* _Task to complete_
The material must be repeated exactly, with every line intact.

* _Data to use_
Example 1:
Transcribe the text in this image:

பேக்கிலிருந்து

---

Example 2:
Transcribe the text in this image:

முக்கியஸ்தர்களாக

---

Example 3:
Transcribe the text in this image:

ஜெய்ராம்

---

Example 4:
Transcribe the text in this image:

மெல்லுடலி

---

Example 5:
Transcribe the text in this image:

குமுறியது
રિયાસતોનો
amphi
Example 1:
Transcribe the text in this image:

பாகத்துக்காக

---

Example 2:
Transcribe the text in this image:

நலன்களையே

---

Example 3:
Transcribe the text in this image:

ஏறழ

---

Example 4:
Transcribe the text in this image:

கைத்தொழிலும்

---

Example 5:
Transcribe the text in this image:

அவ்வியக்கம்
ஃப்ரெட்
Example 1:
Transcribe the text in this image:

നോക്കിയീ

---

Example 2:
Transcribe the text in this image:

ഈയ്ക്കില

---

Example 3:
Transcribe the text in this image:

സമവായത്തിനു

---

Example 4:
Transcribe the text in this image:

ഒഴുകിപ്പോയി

* _Your response_
Example 1:
Transcribe the text in this image:

பேக்கிலிருந்து

---

Example 2:
Transcribe the text in this image:

முக்கியஸ்தர்களாக

---

Example 3:
Transcribe the text in this image:

ஜெய்ராம்

---

Example 4:
Transcribe the text in this image:

மெல்லுடலி

---

Example 5:
Transcribe the text in this image:

குமுறியது
રિયાસતોનો
amphi
Example 1:
Transcribe the text in this image:

பாகத்துக்காக

---

Example 2:
Transcribe the text in this image:

நலன்களையே

---

Example 3:
Transcribe the text in this image:

ஏறழ

---

Example 4:
Transcribe the text in this image:

கைத்தொழிலும்

---

Example 5:
Transcribe the text in this image:

அவ்வியக்கம்
ஃப்ரெட்
Example 1:
Transcribe the text in this image:

നോക്കിയീ

---

Example 2:
Transcribe the text in this image:

ഈയ്ക്കില

---

Example 3:
Transcribe the text in this image:

സമവായത്തിനു

---

Example 4:
Transcribe the text in this image:

ഒഴുകിപ്പോയി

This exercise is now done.